= Circadian Sleep Disorders Network =

Circadian Sleep Disorders Network (CSD-N) is a sleep medicine organization that seeks to connect people with circadian rhythm sleep disorders (CRSDs) to spread awareness, improve treatment options, and advocate for accommodations for individuals presenting conditions impacting their sleep rhythms. In particular, they discuss delayed sleep phase disorder (DSPS), advanced sleep phase disorder (ASPS), and non-24-hour sleep–wake disorder (non-24).

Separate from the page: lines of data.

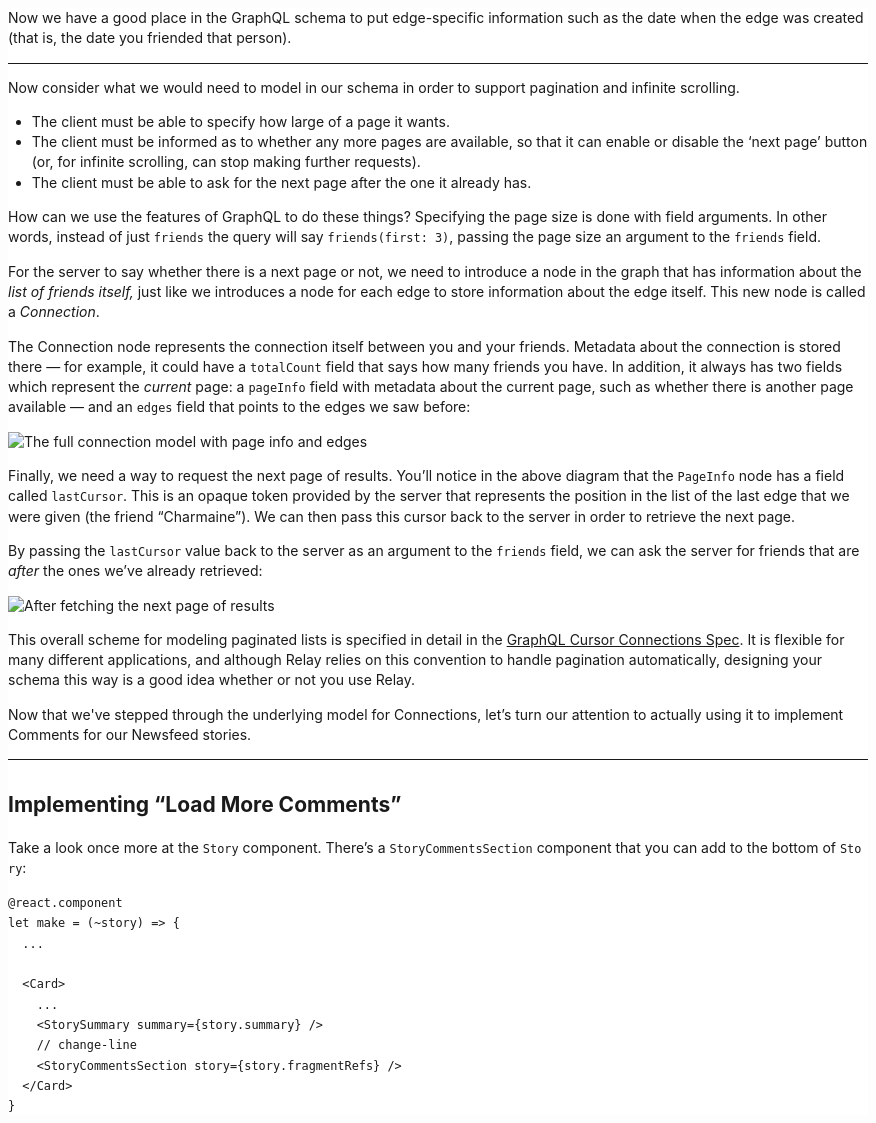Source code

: Now we have a good place in the GraphQL schema to put edge-specific information such as the date when the edge was created (that is, the date you friended that person).

---

Now consider what we would need to model in our schema in order to support pagination and infinite scrolling.

- The client must be able to specify how large of a page it wants.
- The client must be informed as to whether any more pages are available, so that it can enable or disable the ‘next page’ button (or, for infinite scrolling, can stop making further requests).
- The client must be able to ask for the next page after the one it already has.

How can we use the features of GraphQL to do these things? Specifying the page size is done with field arguments. In other words, instead of just `friends` the query will say `friends(first: 3)`, passing the page size an argument to the `friends` field.

For the server to say whether there is a next page or not, we need to introduce a node in the graph that has information about the _list of friends itself,_ just like we introduces a node for each edge to store information about the edge itself. This new node is called a _Connection_.

The Connection node represents the connection itself between you and your friends. Metadata about the connection is stored there — for example, it could have a `totalCount` field that says how many friends you have. In addition, it always has two fields which represent the _current_ page: a `pageInfo` field with metadata about the current page, such as whether there is another page available — and an `edges` field that points to the edges we saw before:

![The full connection model with page info and edges](/img/docs/tutorial/connections-full-model.png)

Finally, we need a way to request the next page of results. You’ll notice in the above diagram that the `PageInfo` node has a field called `lastCursor`. This is an opaque token provided by the server that represents the position in the list of the last edge that we were given (the friend “Charmaine”). We can then pass this cursor back to the server in order to retrieve the next page.

By passing the `lastCursor` value back to the server as an argument to the `friends` field, we can ask the server for friends that are _after_ the ones we’ve already retrieved:

![After fetching the next page of results](/img/docs/tutorial/connections-full-model-next-page.png)

This overall scheme for modeling paginated lists is specified in detail in the [GraphQL Cursor Connections Spec](https://relay.dev/graphql/connections.htm). It is flexible for many different applications, and although Relay relies on this convention to handle pagination automatically, designing your schema this way is a good idea whether or not you use Relay.

Now that we've stepped through the underlying model for Connections, let’s turn our attention to actually using it to implement Comments for our Newsfeed stories.

---

## Implementing “Load More Comments”

Take a look once more at the `Story` component. There’s a `StoryCommentsSection` component that you can add to the bottom of `Story`:

```rescript
@react.component
let make = (~story) => {
  ...

  <Card>
    ...
    <StorySummary summary={story.summary} />
    // change-line
    <StoryCommentsSection story={story.fragmentRefs} />
  </Card>
}
```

== Background and history ==
Circadian Sleep Disorders Network, Inc. was founded on August 18, 2011, by Peter Mansbach, James Fadden, and Beth Macdonald in Bethesda, Maryland. The founders met one another through an email list of people with circadian rhythm sleep disorders, and decided to form a formal organization focused on CRSDs. CSD-N was founded to inform and spread awareness of circadian sleep disorders among doctors and patients. CSD-N is a non-profit governed by a Board of Directors elected by the membership for 2-year staggered terms. CSD-N also has a medical advisory board composed of many chronobiologists, including Charles Czeisler, the Director of Sleep Medicine at Harvard Medical School. The organization also includes members who sign up.

== Personnel ==
The current President is Peter Mansbach, with Alexandra Wharton serving as the Executive Vice President and James Fadden in the position of Vice President for Scientific Affairs. They also currently have seven other board members.

== Publications ==
In 2023, CSD-N published the article, "Registry and Survey of Circadian Rhythm Sleep-Wake Disorder Patients.". The article describes an analysis of a 122-question survey of the Circadian Sleep Disorder Network's registry of 479 people with clinically diagnosed circadian rhythm sleep disorder (CRSD). The survey found results that diverged from existing literature regarding CRSD, namely that CRSD patients are often tired even when sleeping on their preferred sleep schedule, and that circadian/sleep problems often precede depression. The paper also describes the inefficacy of phase-delay chronotherapy and light therapy for CRSD patients, emphasizing the importance of creating novel, effective treatments for the disorder.

== Events ==
CSD-N has also sent members to events such as SLEEP 2024, a meeting planned by the American Academy of Sleep Medicine (AASM) and the Sleep Research Society (SRS), and the Sleep Advocacy Forum and Hill Day, an advocacy event held by Project Sleep in Washington, D.C.